Yes, the Mets "lost" the dotel/Hampton trade... but as a direct consequence of that trade, Hampton led the 2000 Mets pitching staff to the world series. So was it really a bad trade?

Depends on how you define "bad", i guess. But would the Mets have gone to the WS with Dotel in the rotation in 2000? He put up an ERA over 5 for Houston in 2000. How about more starts for Pat Mahomes? Would that have given us the 15 wins /200+IP /142 era+ that Hampton gave us that year?

And considering his performance since 2000, did the failure to re-sign Hampton for the mega-dollars he wanted (and got) really hurt the deal's value further, or does it help it? Yes, Dotel has had a few good major league seasons, but not that many. And considering Hampton was a frontline SP coming off a career year in Houston, I'd say we paid remarkably little for him, and were able to do so exactly BECAUSE he was unsigned beyond 2000.

The deal accomplished precisely what it was intended to. It got us to the post-season. The Yankees were simply better that year.

And any formula that considers the acquisition of Hampton in the winter of 1999 a "bad deal" needs to be reconsidered.

Furthermore, in establishing whether trades, in general, help more or hurt more, you need to look at each GM's record separately. Lumping Cashen in with Joe McDonald, with Jim McIlvaine, with Steve Phillips, together with Minaya is meaningless. they were operating in different environments, with different assets, and with different philosophies, and different owners.

I'd be interested in evaluating the moves made by Frank Cashen from 1980, when Doubleday/Wilpon bought the team until he left in 1990. The best team in Mets history was built with 1st round picks Gooden & Strawberry, and was impacted by the following trades (some bad, mostly good):

1981:
- Reardon > Ellis Valentine
1982:
- Greg Harris > George Foster
- Mike Scott > Danny Heep
- Mazzilli > Darling + Terrell
1983:
- Neil Allen + Ownby > Keith Hernandez
- Carlos diaz + Bailor > Sid Fernandez
1984:
- G.Young, M.Lee, M.Cook > Ray Knight
- Terrell > Hojo
- Hubie Brooks +Winningham,Youmans,Fitzgerald > G.Carter
1985:
- Jose Oquendo > Salazar, J.Young
- Schiraldi +Gardner,Christensen,Tarver > Ojeda
1986:
- Beane + Latham,Clink > Teufel

after that year, Cashen's deals included:

1986:
- Kevin Mitchell+abner,Jefferson > McReynolds
1987:
- Hearn+Anderson, Gozzo > Cone
- Orosco > Tapani, Whitehurst
1989:
- Aguilera +Tapani, West,Drummond > Viola
- Dykstra + McDowell > Juan Samuel
- Samuel > A.Pena + M.Marshall

metsmarathon
Feb 05 2008 03:18 PM

fun ruiner.

**What is needed**
Transcribe the part of the Mets trade post starting at "Yes, the Mets" and ending at "a bad trade?", without changing any wording.

**Extracted information**

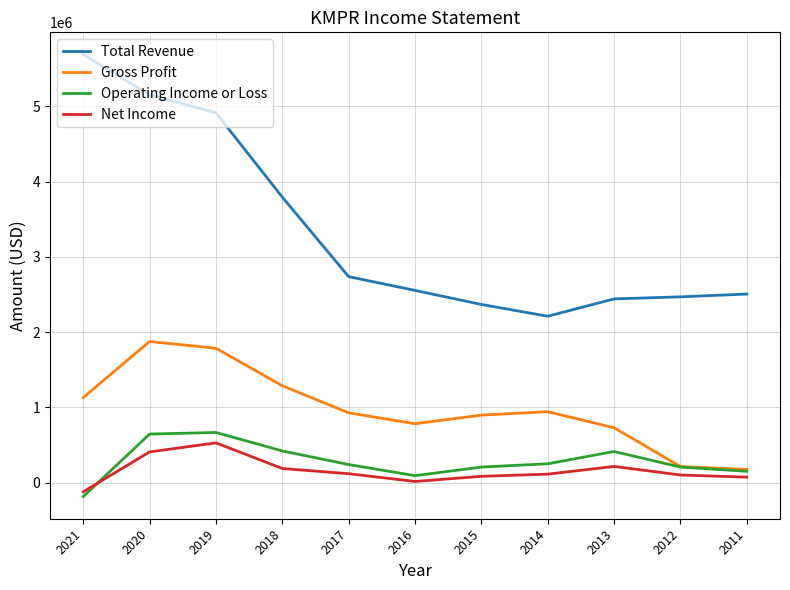

What is the maximum value shown in the chart?

5689400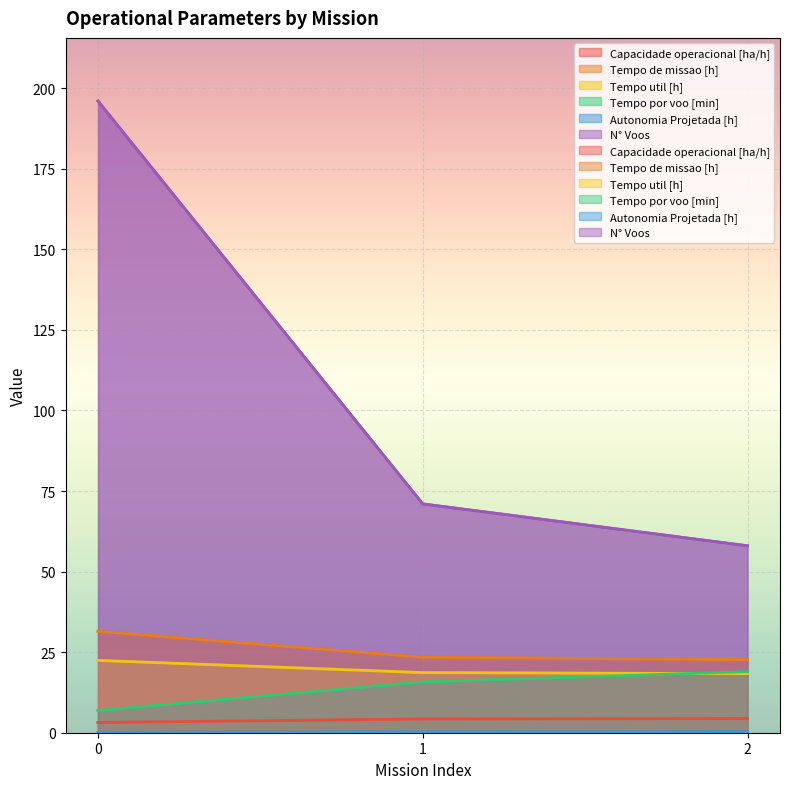

What is the smallest value displayed?

0.1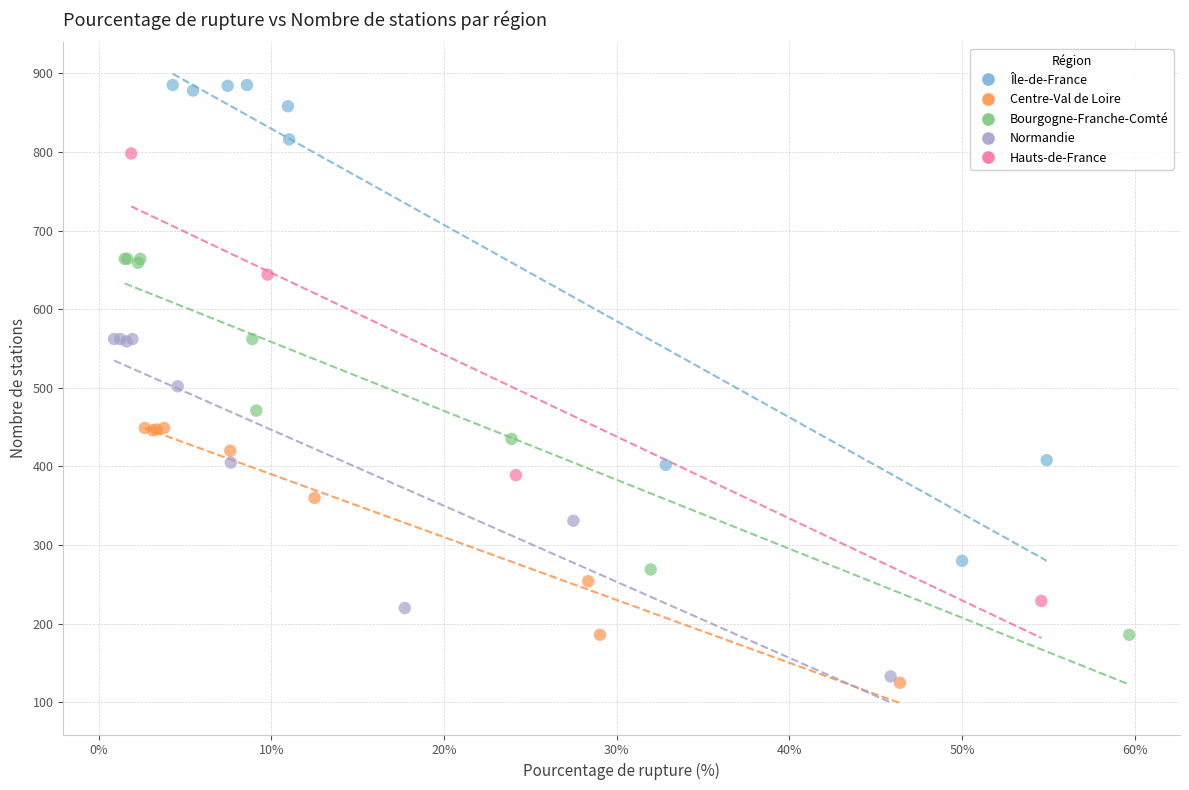

Which series contains the highest Y value?

Île-de-France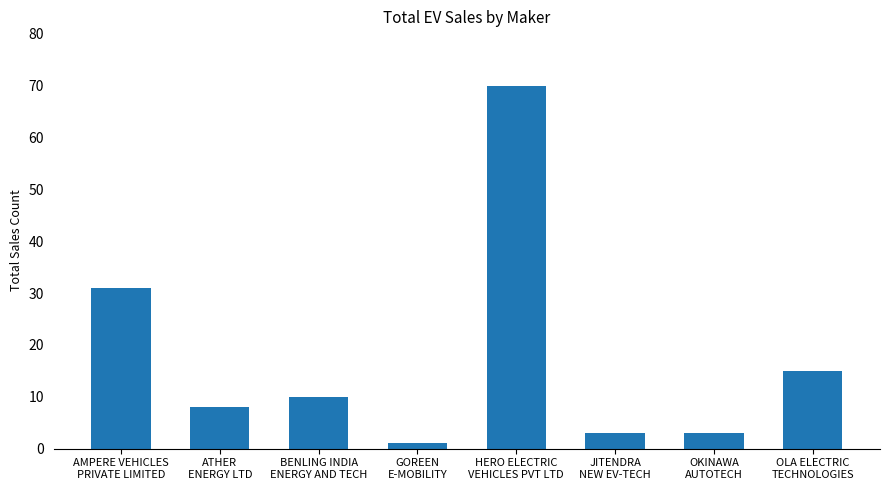

What is the average value?

18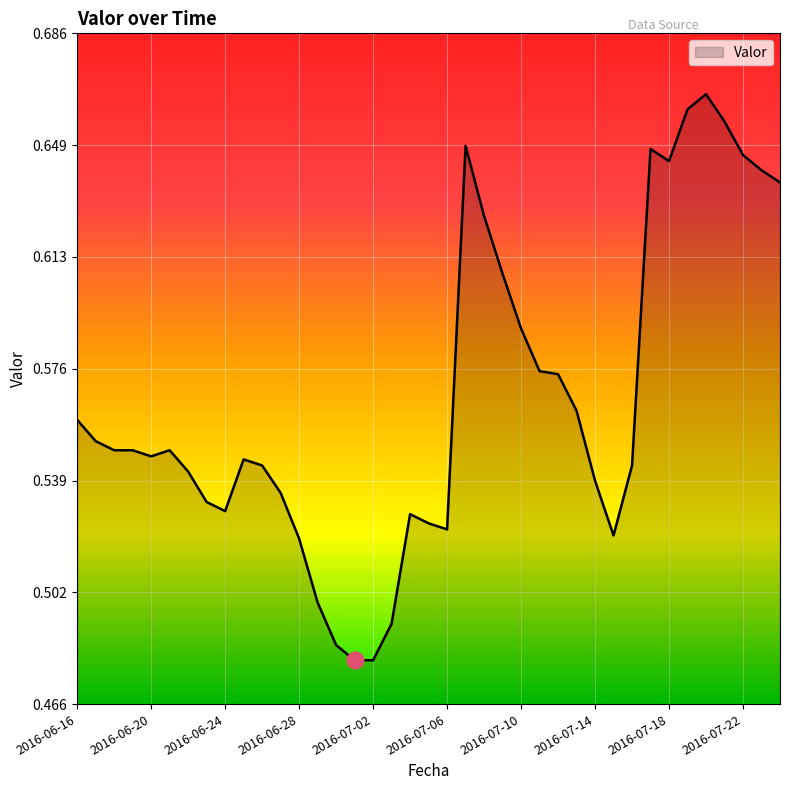

How many lines are shown in the chart?

1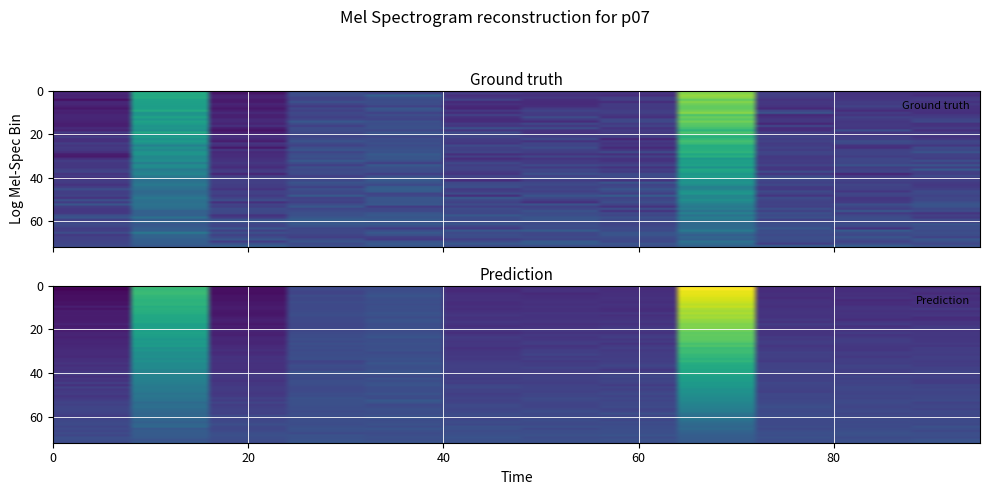

How many values exceed 0?

3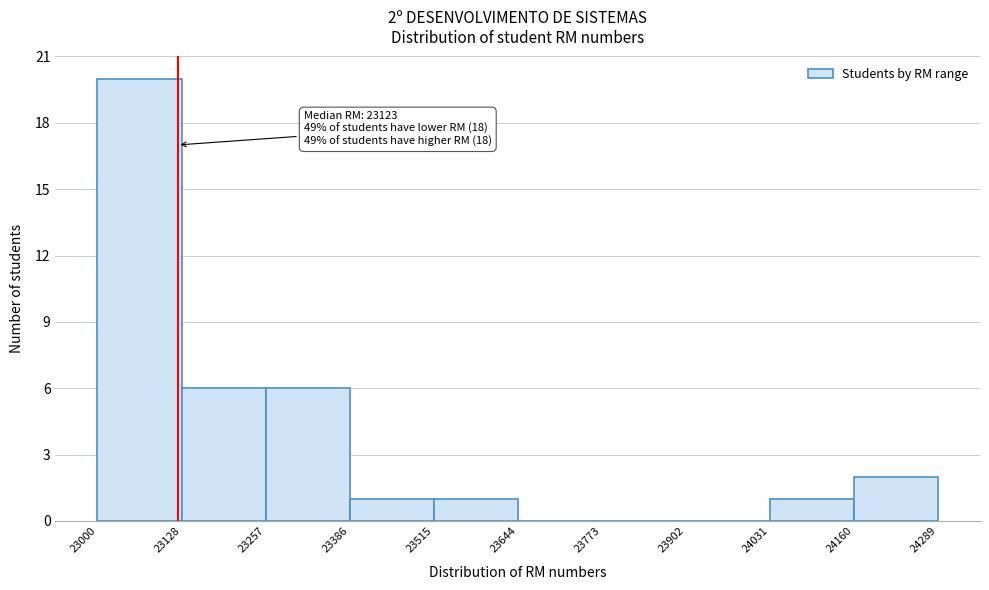

Which range on the x-axis has the tallest bar?

23000 to 23128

**Exercise output**
Yes, the Mets "lost" the dotel/Hampton trade... but as a direct consequence of that trade, Hampton led the 2000 Mets pitching staff to the world series. So was it really a bad trade?